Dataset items
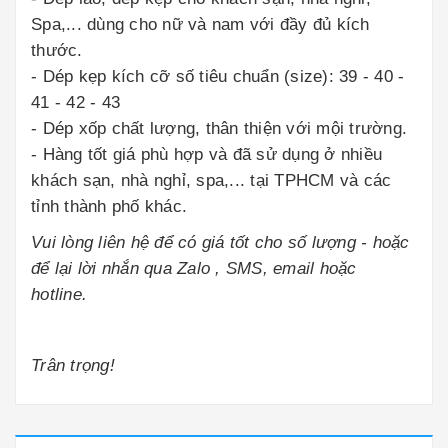
Spa,... dùng cho nữ và nam với đầy đủ kích
thước.
- Dép kẹp kích cỡ số tiêu chuẩn (size): 39 - 40 -
41 - 42 - 43
- Dép xốp chất lượng, thân thiện với mội trường.
- Hàng tốt giá phù hợp và đã sử dụng ở nhiều
khách sạn, nhà nghỉ, spa,... tại TPHCM và các
tỉnh thành phố khác.
Vui lòng liên hệ để có giá tốt cho số lượng - hoặc
để lại lời nhắn qua Zalo , SMS, email hoặc
hotline.
Trân trọng!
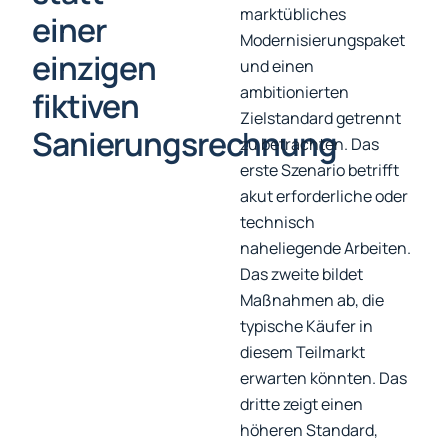
marktübliches
einer
Modernisierungspaket
einzigen
und einen
ambitionierten
fiktiven
Zielstandard getrennt
Sanierungsrechnung
zu betrachten. Das
erste Szenario betrifft
akut erforderliche oder
technisch
naheliegende Arbeiten.
Das zweite bildet
Maßnahmen ab, die
typische Käufer in
diesem Teilmarkt
erwarten könnten. Das
dritte zeigt einen
höheren Standard,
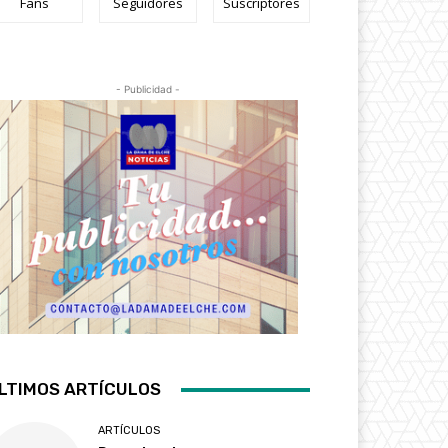
Fans
Seguidores
Suscriptores
- Publicidad -
LTIMOS ARTÍCULOS
ARTÍCULOS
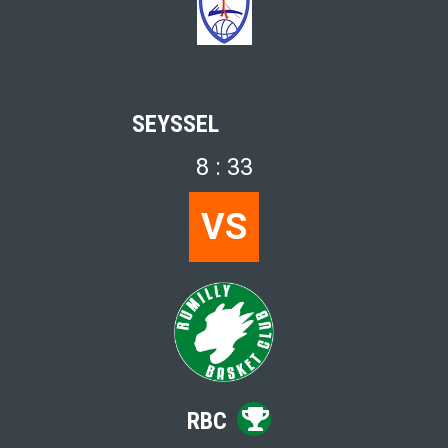
SEYSSEL
8 : 33
VS
RBC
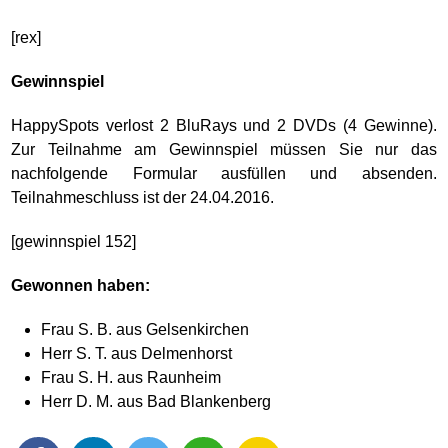
[rex]
Gewinnspiel
HappySpots verlost 2 BluRays und 2 DVDs (4 Gewinne).
Zur Teilnahme am Gewinnspiel müssen Sie nur das
nachfolgende Formular ausfüllen und absenden.
Teilnahmeschluss ist der 24.04.2016.
[gewinnspiel 152]
Gewonnen haben:
Frau S. B. aus Gelsenkirchen
Herr S. T. aus Delmenhorst
Frau S. H. aus Raunheim
Herr D. M. aus Bad Blankenberg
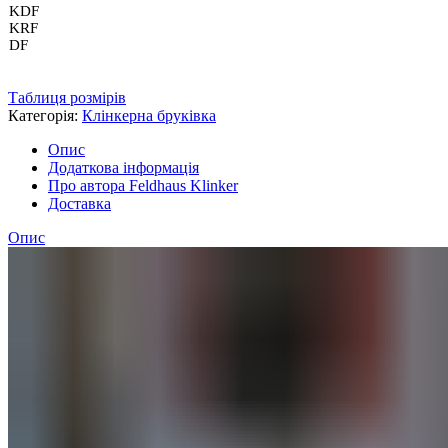
KDF
KRF
DF
Таблиця розмірів
Категорія:
Клінкерна бруківка
Опис
Додаткова інформація
Про автора Feldhaus Klinker
Доставка
Опис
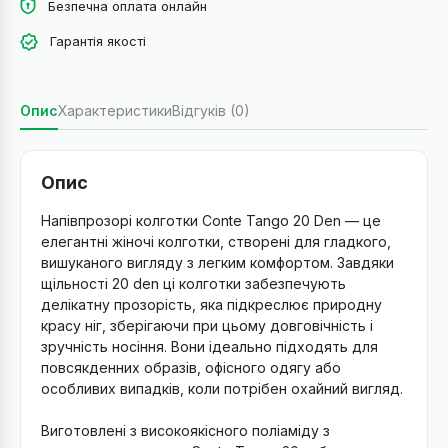
Безпечна оплата онлайн
Гарантія якості
Опис
Характеристики
Відгуків (0)
Опис
Напівпрозорі колготки Conte Tango 20 Den — це
елегантні жіночі колготки, створені для гладкого,
вишуканого вигляду з легким комфортом. Завдяки
щільності 20 den ці колготки забезпечують
делікатну прозорість, яка підкреслює природну
красу ніг, зберігаючи при цьому довговічність і
зручність носіння. Вони ідеально підходять для
повсякденних образів, офісного одягу або
особливих випадків, коли потрібен охайний вигляд.
Виготовлені з високоякісного поліаміду з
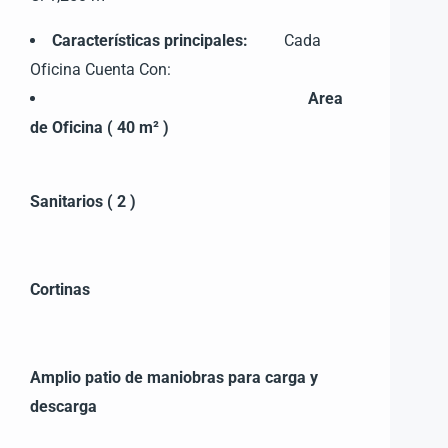
Características principales:
Cada
Oficina Cuenta Con:
Area
de Oficina ( 40 m² )
Sanitarios ( 2 )
Cortinas
Amplio patio de maniobras para carga y
descarga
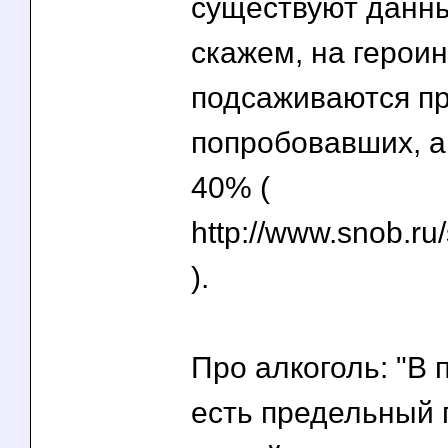
существуют данны
скажем, на героин
подсаживаются п
попробовавших, а 
40% (
http://www.snob.ru
).
Про алкоголь: "В 
есть предельный 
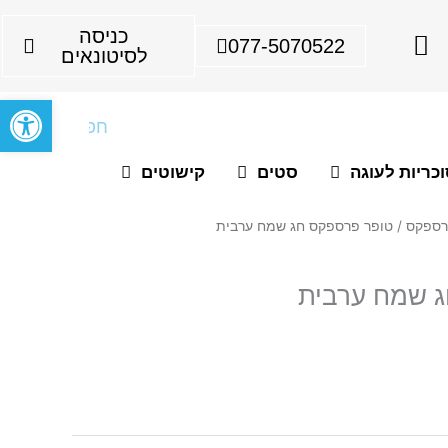
I
כניסה
077-5070522
n
לסיטונאים
s
פתח סרגל
t
חיפוש
a
g
כריות לעוגה
סטים
קישוטים
r
a
רספקס
/ טופר פרספקס חג שמח ערבית
m
ג שמח ערבית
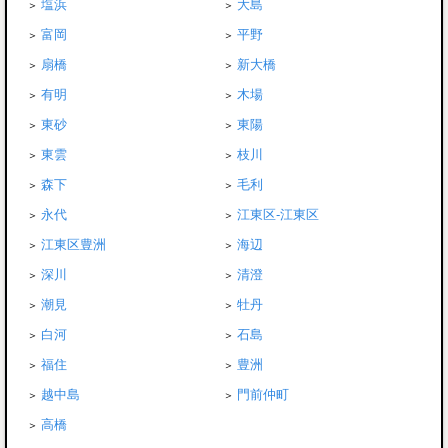
塩浜
大島
富岡
平野
扇橋
新大橋
有明
木場
東砂
東陽
東雲
枝川
森下
毛利
永代
江東区-江東区
江東区豊洲
海辺
深川
清澄
潮見
牡丹
白河
石島
福住
豊洲
越中島
門前仲町
高橋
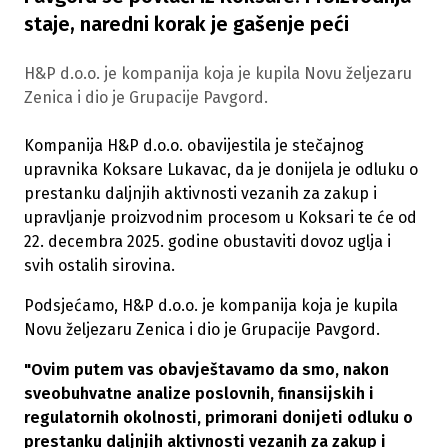
staje, naredni korak je gašenje peći
H&P d.o.o. je kompanija koja je kupila Novu željezaru
Zenica i dio je Grupacije Pavgord.
Kompanija H&P d.o.o. obavijestila je stečajnog
upravnika Koksare Lukavac, da je donijela je odluku o
prestanku daljnjih aktivnosti vezanih za zakup i
upravljanje proizvodnim procesom u Koksari te će od
22. decembra 2025. godine obustaviti dovoz uglja i
svih ostalih sirovina.
Podsjećamo, H&P d.o.o. je kompanija koja je kupila
Novu željezaru Zenica i dio je Grupacije Pavgord.
"Ovim putem vas obavještavamo da smo, nakon
sveobuhvatne analize poslovnih, finansijskih i
regulatornih okolnosti, primorani donijeti odluku o
prestanku daljnjih aktivnosti vezanih za zakup i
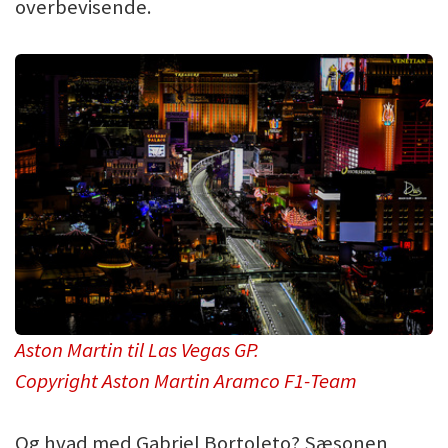
overbevisende.
Aston Martin til Las Vegas GP.
Copyright Aston Martin Aramco F1-Team
Og hvad med Gabriel Bortoleto? Sæsonen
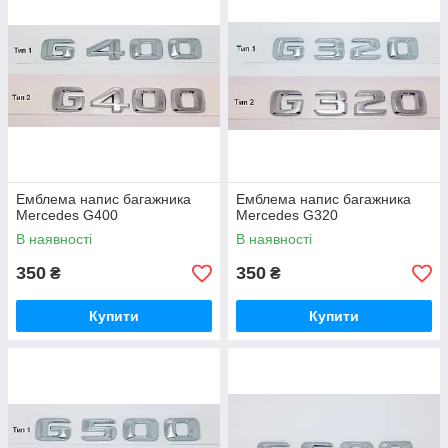
Емблема напис багажника
Емблема напис багажника
Mercedes G400
Mercedes G320
В наявності
В наявності
350
350
₴
₴
Купити
Купити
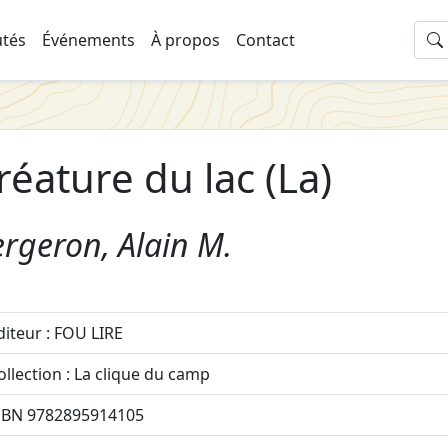
tés
Événements
À propos
Contact
réature du lac (La)
rgeron, Alain M.
diteur : FOU LIRE
ollection : La clique du camp
SBN 9782895914105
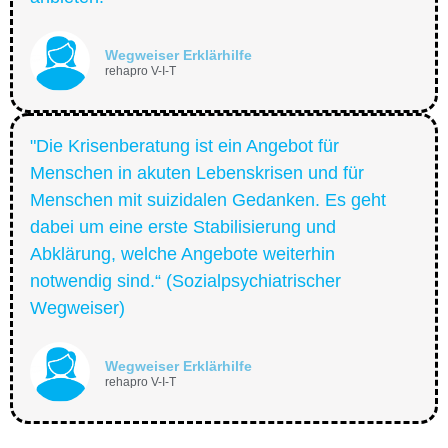
Wegweiser Erklärhilfe
rehapro V-I-T
"Die Krisenberatung ist ein Angebot für
Menschen in akuten Lebenskrisen und für
Menschen mit suizidalen Gedanken. Es geht
dabei um eine erste Stabilisierung und
Abklärung, welche Angebote weiterhin
notwendig sind.“ (Sozialpsychiatrischer
Wegweiser)
Wegweiser Erklärhilfe
rehapro V-I-T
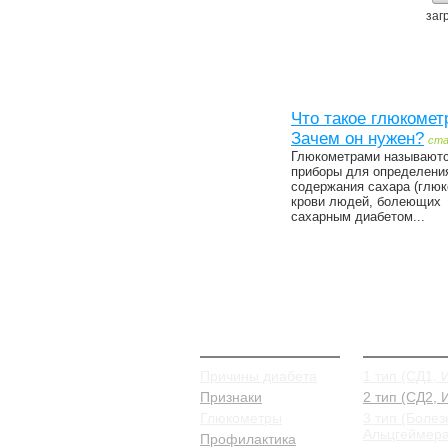
загр
Что такое глюкомет
Зачем он нужен?
ст
Глюкометрами называют
приборы для определени
содержания сахара (глюк
крови людей, болеющих
сахарным диабетом...
О Диабете
Типы и в
Причины диабета
1 тип (СД1, 
Признаки
2 тип (СД2,
Глюкометры
3 тип (Болез
Альцгеймера
Профилактика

## What you need to do
Report each line of the dataset items above that contains the word "Menschen".

## Response to this exercise
Menschen in akuten Lebenskrisen und für
Menschen mit suizidalen Gedanken. Es geht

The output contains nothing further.